**BRIEF:** Pick out each line in the entries below that contains the word "алгоритм", and copy every such line in full.

**DATASET CONTENT:**
+--
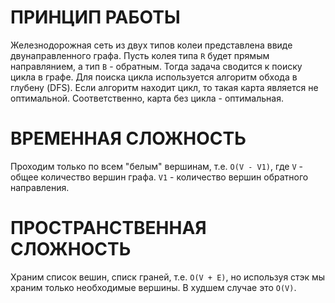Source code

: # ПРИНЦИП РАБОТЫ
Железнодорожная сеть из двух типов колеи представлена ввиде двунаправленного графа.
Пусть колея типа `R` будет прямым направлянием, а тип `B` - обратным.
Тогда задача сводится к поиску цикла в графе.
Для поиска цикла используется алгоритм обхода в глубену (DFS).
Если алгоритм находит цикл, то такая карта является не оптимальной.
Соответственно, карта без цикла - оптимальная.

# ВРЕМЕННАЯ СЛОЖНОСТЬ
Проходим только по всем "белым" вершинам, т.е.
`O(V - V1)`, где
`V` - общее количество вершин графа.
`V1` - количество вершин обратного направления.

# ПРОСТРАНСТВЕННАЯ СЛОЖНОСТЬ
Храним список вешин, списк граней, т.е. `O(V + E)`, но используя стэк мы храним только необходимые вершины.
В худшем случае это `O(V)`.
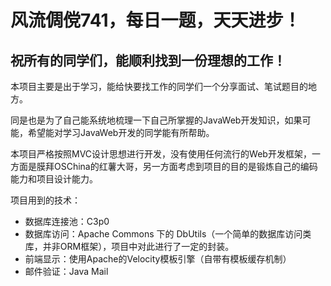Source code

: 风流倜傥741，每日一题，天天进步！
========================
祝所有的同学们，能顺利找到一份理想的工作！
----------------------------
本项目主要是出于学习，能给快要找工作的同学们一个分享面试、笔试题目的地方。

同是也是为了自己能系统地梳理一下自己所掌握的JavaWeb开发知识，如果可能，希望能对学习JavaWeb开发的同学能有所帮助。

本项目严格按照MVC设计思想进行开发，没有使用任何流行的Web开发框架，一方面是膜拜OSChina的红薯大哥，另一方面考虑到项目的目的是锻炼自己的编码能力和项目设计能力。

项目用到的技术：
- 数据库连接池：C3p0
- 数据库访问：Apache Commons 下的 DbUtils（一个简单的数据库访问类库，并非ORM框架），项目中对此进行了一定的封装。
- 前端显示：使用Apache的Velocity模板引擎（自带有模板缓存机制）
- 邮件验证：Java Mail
+--
**REPLY TO THE TASK:**
Для поиска цикла используется алгоритм обхода в глубену (DFS).
Если алгоритм находит цикл, то такая карта является не оптимальной.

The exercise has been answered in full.